In an era when counterparty risk has come to the fore of concerns for super funds, custodians may well represent the greatest potential danger, according to Brett Elvish. Elvish, principal of Financial ViewPoint, an independent consultancy specialising in backoffice advice, and a former managing director of Intech Investment Consulting, said the fact that most custodians were usually involved in cash management, foreign exchange and securities lending, alongside custody, meant that there were various risks to the fund.
These were exacerbated, he said, by the custodian often adopting the position of principal rather than agency within the trades. (Super funds often prefer a principal arrangement, however, because they may be better known to the client, for example, when the contract is with an Australian bank.) Chairing a plenary panel session at the conference – entitled ‘Derivatives and Counterparty Risk: What Happens When the Dust Settles’ – Elvish questioned whether most super funds could detail where their major counterparty risks lay.
Andrew Skinner, executive director of JP Morgan Credit and Rates Markets, said documentation was a key to assessing counterparty risk. He said that in 2007, in global markets, there was only one credit ‘event’. In 2008 there were 11 credit events and some ‘near misses’, including Bear Sterns, while in 2009 to date there had been 12 defaults in publicly traded markets. “There has been an increase in tail-risk events – things that are not supposed to happen, in a statistical sense,” he said.

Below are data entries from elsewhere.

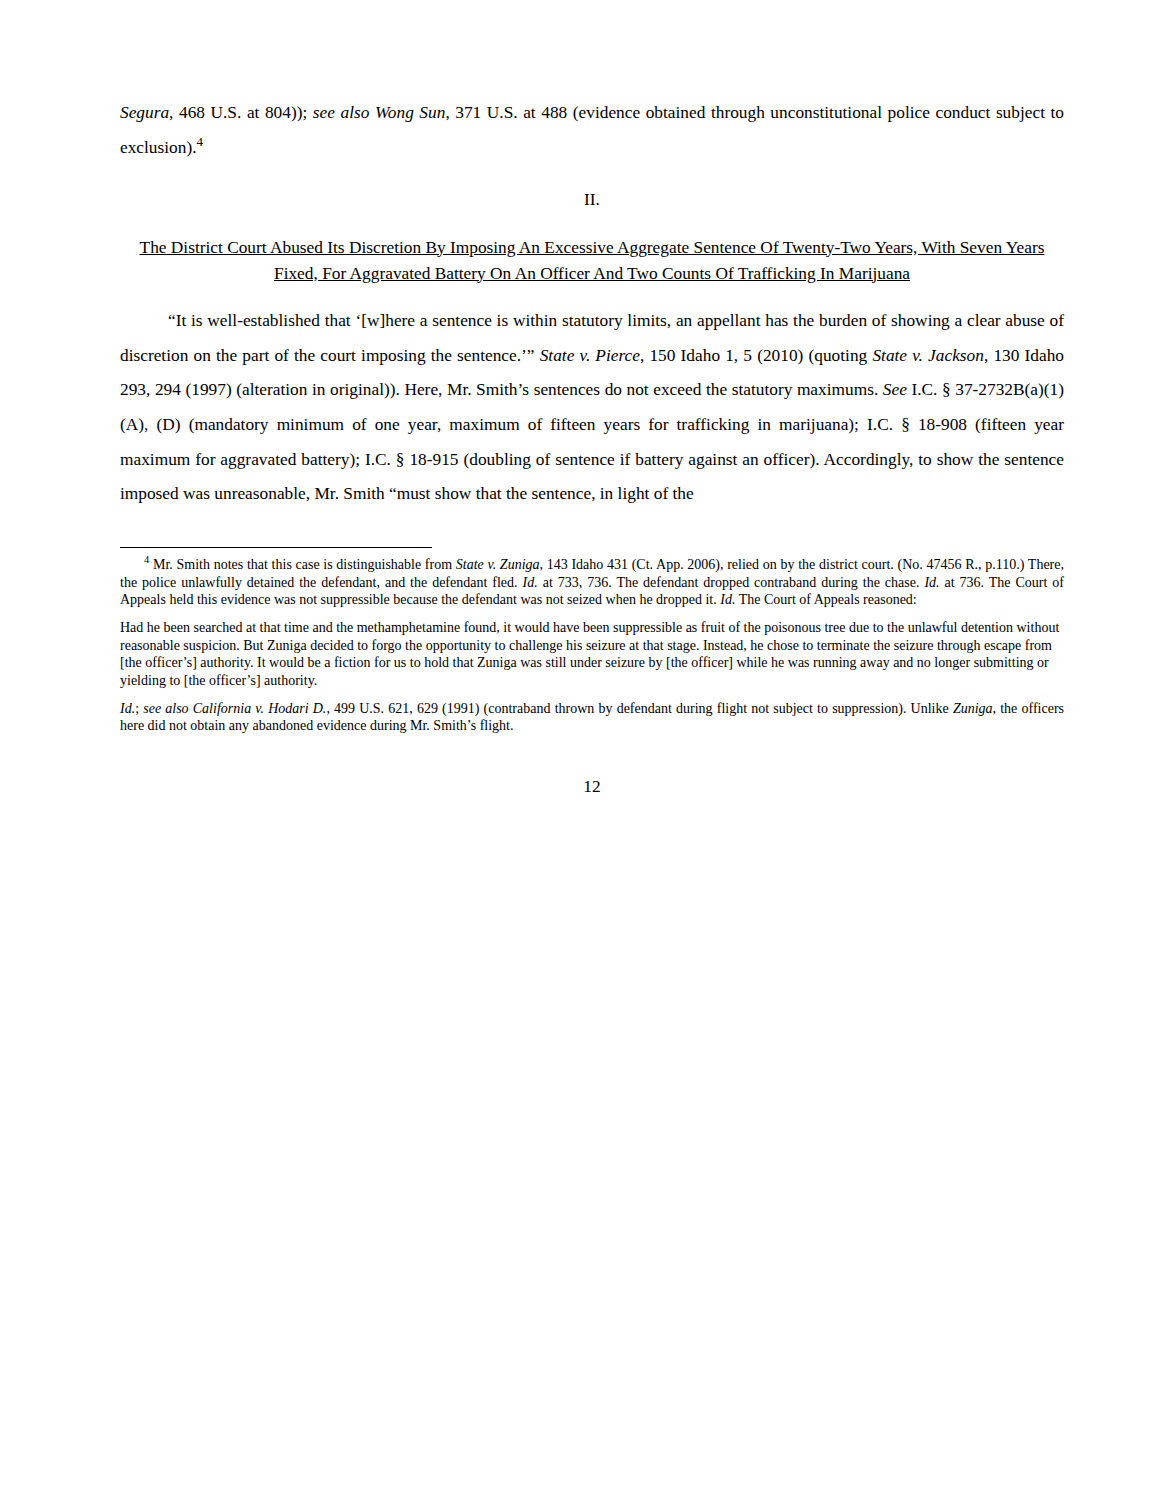Segura, 468 U.S. at 804)); see also Wong Sun, 371 U.S. at 488 (evidence obtained through unconstitutional police conduct subject to exclusion).4
II.
The District Court Abused Its Discretion By Imposing An Excessive Aggregate Sentence Of Twenty-Two Years, With Seven Years Fixed, For Aggravated Battery On An Officer And Two Counts Of Trafficking In Marijuana
“It is well-established that ‘[w]here a sentence is within statutory limits, an appellant has the burden of showing a clear abuse of discretion on the part of the court imposing the sentence.’” State v. Pierce, 150 Idaho 1, 5 (2010) (quoting State v. Jackson, 130 Idaho 293, 294 (1997) (alteration in original)). Here, Mr. Smith’s sentences do not exceed the statutory maximums. See I.C. § 37-2732B(a)(1)(A), (D) (mandatory minimum of one year, maximum of fifteen years for trafficking in marijuana); I.C. § 18-908 (fifteen year maximum for aggravated battery); I.C. § 18-915 (doubling of sentence if battery against an officer). Accordingly, to show the sentence imposed was unreasonable, Mr. Smith “must show that the sentence, in light of the
4 Mr. Smith notes that this case is distinguishable from State v. Zuniga, 143 Idaho 431 (Ct. App. 2006), relied on by the district court. (No. 47456 R., p.110.) There, the police unlawfully detained the defendant, and the defendant fled. Id. at 733, 736. The defendant dropped contraband during the chase. Id. at 736. The Court of Appeals held this evidence was not suppressible because the defendant was not seized when he dropped it. Id. The Court of Appeals reasoned:
Had he been searched at that time and the methamphetamine found, it would have been suppressible as fruit of the poisonous tree due to the unlawful detention without reasonable suspicion. But Zuniga decided to forgo the opportunity to challenge his seizure at that stage. Instead, he chose to terminate the seizure through escape from [the officer’s] authority. It would be a fiction for us to hold that Zuniga was still under seizure by [the officer] while he was running away and no longer submitting or yielding to [the officer’s] authority.
Id.; see also California v. Hodari D., 499 U.S. 621, 629 (1991) (contraband thrown by defendant during flight not subject to suppression). Unlike Zuniga, the officers here did not obtain any abandoned evidence during Mr. Smith’s flight.
12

“All bets are off in respect that no institution
can be deemed to be too large to fail nor free of any credit risk.” But this
did not mean that funds should pull back from using derivatives, which played
an important role in financial markets. Derivatives were also an important tool
for funds managers. Sidney Chong, head of fixed interest, cash and currency in
BT Financial Group’s investment solutions group, said that a lot more resources
were needed in dealing with investment banks in the past 18 months.